§ Instructions for the task: Each entry that follows should be retyped in full and exactly.

Dataset entries:
════
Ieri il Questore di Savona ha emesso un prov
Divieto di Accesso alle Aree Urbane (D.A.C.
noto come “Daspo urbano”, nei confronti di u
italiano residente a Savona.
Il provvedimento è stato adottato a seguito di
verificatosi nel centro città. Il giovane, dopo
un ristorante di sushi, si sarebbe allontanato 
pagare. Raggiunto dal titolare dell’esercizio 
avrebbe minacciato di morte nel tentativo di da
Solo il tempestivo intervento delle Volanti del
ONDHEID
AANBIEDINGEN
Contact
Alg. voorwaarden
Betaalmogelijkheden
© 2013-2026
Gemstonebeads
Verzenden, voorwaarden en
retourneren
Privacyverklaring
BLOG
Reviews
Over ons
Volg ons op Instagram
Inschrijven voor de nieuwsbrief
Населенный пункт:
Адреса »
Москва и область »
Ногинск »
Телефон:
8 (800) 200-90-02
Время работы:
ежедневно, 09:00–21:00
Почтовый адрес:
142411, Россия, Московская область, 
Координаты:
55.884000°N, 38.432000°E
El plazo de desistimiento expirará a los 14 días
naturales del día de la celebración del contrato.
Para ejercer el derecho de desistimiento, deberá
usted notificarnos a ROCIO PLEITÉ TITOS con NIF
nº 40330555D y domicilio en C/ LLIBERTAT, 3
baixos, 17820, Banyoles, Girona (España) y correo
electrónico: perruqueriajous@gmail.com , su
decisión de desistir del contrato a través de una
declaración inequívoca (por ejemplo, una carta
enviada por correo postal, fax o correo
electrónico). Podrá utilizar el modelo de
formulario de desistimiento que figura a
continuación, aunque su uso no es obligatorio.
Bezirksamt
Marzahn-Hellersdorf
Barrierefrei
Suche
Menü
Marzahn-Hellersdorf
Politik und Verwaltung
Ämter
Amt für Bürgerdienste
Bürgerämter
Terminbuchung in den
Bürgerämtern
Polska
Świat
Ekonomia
════
§ Task solution:
Ieri il Questore di Savona ha emesso un prov
Divieto di Accesso alle Aree Urbane (D.A.C.
noto come “Daspo urbano”, nei confronti di u
italiano residente a Savona.
Il provvedimento è stato adottato a seguito di
verificatosi nel centro città. Il giovane, dopo
un ristorante di sushi, si sarebbe allontanato 
pagare. Raggiunto dal titolare dell’esercizio 
avrebbe minacciato di morte nel tentativo di da
Solo il tempestivo intervento delle Volanti del
ONDHEID
AANBIEDINGEN
Contact
Alg. voorwaarden
Betaalmogelijkheden
© 2013-2026
Gemstonebeads
Verzenden, voorwaarden en
retourneren
Privacyverklaring
BLOG
Reviews
Over ons
Volg ons op Instagram
Inschrijven voor de nieuwsbrief
Населенный пункт:
Адреса »
Москва и область »
Ногинск »
Телефон:
8 (800) 200-90-02
Время работы:
ежедневно, 09:00–21:00
Почтовый адрес:
142411, Россия, Московская область, 
Координаты:
55.884000°N, 38.432000°E
El plazo de desistimiento expirará a los 14 días
naturales del día de la celebración del contrato.
Para ejercer el derecho de desistimiento, deberá
usted notificarnos a ROCIO PLEITÉ TITOS con NIF
nº 40330555D y domicilio en C/ LLIBERTAT, 3
baixos, 17820, Banyoles, Girona (España) y correo
electrónico: perruqueriajous@gmail.com , su
decisión de desistir del contrato a través de una
declaración inequívoca (por ejemplo, una carta
enviada por correo postal, fax o correo
electrónico). Podrá utilizar el modelo de
formulario de desistimiento que figura a
continuación, aunque su uso no es obligatorio.
Bezirksamt
Marzahn-Hellersdorf
Barrierefrei
Suche
Menü
Marzahn-Hellersdorf
Politik und Verwaltung
Ämter
Amt für Bürgerdienste
Bürgerämter
Terminbuchung in den
Bürgerämtern
Polska
Świat
Ekonomia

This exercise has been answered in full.